FDA also approved two shared system REMS programs for ambrisentan. There are now two separate REMS programs for ambrisentan.
The first is known as the Ambrisentan REMS (formerly called the Letairis REMS) and is comprised of the reference listed drug, or brand sponsor (Letairis), as well as three ANDAs. The second program is currently comprised of one ANDA sponsor and is known as the PS-Ambrisentan REMS. The PS signifies “parallel system” to assist in differentiating the programs within the market.
A REMS is a required risk management plan that uses tools beyond the approved labeling (prescribing information) to manage risks associated with a drug. Under section 505-1 of the Federal Food, Drug, and Cosmetic Act, or FD&C Act, FDA has the authority to require a manufacturer to develop a REMS when the agency determines it is necessary to ensure that the benefits of a drug outweigh its risks.
REMS programs can be important mechanisms to mitigate serious risks and bring drugs to market that otherwise would not be approvable. The FD&C Act requires that generic manufacturers and their reference product manufacturers use a single, shared system REMS for their products, unless FDA waives that requirement and permits a separate REMS for the generic products. FDA can waive the requirement for a single, shared system if it finds that the burden of forming such a system outweighs the benefits of having one, the FDA said.

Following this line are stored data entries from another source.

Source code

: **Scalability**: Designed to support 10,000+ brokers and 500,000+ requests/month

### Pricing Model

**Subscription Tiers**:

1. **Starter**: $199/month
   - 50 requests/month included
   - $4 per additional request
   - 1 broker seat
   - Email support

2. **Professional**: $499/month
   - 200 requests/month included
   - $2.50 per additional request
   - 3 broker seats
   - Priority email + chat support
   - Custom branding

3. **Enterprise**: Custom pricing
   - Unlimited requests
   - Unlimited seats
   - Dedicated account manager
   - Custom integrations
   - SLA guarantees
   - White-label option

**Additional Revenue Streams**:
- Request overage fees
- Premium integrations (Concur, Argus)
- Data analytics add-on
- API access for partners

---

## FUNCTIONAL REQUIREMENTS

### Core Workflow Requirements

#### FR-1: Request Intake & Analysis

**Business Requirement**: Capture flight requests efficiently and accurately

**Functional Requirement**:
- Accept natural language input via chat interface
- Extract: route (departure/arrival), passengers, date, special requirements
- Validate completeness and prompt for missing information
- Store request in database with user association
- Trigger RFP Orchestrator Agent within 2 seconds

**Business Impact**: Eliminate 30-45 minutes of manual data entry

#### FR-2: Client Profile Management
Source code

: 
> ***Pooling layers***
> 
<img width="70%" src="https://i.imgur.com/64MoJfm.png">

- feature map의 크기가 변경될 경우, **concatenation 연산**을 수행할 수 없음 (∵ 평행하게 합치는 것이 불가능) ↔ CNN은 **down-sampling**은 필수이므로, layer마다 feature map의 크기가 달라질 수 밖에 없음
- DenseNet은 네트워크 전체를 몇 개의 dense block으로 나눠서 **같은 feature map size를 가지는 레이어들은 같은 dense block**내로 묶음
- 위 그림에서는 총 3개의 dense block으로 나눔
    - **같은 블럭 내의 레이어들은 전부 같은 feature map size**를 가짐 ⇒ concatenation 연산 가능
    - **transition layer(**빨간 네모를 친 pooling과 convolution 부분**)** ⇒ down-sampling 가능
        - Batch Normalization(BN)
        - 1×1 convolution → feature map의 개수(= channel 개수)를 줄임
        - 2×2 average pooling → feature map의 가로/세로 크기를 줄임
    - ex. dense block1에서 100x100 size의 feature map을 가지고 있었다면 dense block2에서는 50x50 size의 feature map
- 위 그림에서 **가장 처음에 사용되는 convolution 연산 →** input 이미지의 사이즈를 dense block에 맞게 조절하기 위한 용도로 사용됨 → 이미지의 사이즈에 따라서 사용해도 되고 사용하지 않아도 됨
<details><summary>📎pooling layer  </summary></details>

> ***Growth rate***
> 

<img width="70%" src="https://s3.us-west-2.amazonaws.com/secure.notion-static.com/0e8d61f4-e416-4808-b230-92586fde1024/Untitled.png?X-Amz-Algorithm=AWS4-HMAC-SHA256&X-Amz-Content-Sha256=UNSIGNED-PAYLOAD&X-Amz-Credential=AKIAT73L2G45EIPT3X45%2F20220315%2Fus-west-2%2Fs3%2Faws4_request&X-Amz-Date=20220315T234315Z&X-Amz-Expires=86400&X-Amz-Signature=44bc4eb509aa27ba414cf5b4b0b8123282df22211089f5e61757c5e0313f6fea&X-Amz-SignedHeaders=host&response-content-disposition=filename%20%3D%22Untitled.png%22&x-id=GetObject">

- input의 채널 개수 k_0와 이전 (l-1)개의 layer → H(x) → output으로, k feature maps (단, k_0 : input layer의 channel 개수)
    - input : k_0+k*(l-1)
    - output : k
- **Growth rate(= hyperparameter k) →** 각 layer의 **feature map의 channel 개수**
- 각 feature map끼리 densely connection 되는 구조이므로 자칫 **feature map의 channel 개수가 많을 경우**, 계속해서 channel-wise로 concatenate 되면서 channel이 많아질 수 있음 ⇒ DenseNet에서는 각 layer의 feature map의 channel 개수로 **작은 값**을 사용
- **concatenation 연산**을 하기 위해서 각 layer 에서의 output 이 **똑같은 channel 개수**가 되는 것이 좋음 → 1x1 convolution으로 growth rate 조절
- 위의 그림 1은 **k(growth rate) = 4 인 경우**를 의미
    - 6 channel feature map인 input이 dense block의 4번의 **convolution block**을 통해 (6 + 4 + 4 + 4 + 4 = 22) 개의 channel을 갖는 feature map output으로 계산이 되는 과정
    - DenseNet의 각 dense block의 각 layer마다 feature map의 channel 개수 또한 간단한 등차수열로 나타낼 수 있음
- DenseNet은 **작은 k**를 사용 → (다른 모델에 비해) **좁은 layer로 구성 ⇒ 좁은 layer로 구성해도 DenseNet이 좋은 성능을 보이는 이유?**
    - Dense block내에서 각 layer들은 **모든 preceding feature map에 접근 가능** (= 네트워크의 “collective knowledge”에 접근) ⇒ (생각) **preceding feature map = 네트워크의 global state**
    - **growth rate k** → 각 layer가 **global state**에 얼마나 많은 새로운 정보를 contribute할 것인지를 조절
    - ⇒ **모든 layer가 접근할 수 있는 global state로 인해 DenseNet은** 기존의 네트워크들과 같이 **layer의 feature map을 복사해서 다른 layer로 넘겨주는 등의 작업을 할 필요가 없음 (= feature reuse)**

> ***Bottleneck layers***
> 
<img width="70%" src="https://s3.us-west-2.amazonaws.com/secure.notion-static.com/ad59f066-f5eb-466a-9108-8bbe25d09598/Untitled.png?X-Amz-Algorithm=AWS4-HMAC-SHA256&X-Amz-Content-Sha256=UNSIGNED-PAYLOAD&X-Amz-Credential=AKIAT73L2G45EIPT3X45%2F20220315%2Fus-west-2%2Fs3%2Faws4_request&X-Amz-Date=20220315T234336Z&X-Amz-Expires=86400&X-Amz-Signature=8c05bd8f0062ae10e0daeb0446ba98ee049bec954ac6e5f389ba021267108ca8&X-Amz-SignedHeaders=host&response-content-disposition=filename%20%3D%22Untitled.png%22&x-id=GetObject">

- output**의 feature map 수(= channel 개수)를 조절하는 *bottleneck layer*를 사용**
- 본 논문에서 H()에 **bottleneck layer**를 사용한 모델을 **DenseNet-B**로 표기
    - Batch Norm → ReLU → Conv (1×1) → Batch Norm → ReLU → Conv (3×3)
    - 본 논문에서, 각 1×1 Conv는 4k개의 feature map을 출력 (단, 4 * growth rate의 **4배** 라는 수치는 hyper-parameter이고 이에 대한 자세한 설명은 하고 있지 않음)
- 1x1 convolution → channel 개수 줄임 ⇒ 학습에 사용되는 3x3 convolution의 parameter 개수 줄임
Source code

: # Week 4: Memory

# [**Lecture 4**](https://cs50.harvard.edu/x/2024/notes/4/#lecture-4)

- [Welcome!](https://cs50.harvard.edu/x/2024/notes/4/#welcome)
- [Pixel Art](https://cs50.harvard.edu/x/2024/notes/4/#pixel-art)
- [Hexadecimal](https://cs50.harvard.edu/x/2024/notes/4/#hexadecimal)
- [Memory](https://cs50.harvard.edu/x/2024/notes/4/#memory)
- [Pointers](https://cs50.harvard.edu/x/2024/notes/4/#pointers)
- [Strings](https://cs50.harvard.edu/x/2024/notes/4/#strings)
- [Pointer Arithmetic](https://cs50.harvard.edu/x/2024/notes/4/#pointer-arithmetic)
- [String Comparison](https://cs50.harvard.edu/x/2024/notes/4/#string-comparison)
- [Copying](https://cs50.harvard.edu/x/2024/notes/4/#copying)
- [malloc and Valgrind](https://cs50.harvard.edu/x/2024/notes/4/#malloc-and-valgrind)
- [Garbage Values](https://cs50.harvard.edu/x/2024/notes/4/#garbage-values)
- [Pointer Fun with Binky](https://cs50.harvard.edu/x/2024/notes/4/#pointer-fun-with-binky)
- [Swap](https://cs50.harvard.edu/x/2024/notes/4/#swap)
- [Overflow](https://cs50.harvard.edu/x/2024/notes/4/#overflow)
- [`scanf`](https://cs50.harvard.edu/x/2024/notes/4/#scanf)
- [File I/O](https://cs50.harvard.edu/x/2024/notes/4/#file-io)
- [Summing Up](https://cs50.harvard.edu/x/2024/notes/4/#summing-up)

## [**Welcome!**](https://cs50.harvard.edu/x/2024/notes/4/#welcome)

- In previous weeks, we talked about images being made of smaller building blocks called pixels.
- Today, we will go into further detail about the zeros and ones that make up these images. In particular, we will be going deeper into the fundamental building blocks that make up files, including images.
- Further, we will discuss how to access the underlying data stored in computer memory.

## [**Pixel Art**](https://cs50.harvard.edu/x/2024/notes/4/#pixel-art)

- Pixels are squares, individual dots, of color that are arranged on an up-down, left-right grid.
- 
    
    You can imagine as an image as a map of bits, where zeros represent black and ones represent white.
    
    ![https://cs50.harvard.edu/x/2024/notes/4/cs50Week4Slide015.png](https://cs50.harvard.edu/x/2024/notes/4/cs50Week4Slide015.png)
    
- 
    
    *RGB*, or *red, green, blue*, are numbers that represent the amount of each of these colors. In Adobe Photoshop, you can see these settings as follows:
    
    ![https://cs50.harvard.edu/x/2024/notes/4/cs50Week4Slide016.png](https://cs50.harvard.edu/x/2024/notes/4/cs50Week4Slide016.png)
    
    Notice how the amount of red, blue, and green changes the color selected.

In this case, three generic manufacturers formed a single, shared system REMS with the brand manufacturer, utilizing the same methods of distribution as were previously used under the Letairis REMS, according to the FDA.
The FDA said that the other generic manufacturer did not join this system and instead proposed its own program which would allow its product to be dispensed in retail pharmacies, as well as specialty pharmacies. FDA granted a waiver of the single, shared system requirement for this generic manufacturer because it found that in this case the burden of forming a single, shared system, which would have prevented the use of retail pharmacies, outweighed the benefits. FDA also found that the separate REMS proposed by the generic manufacturer achieves the same level of safety as the REMS for the brand-name ambrisentan.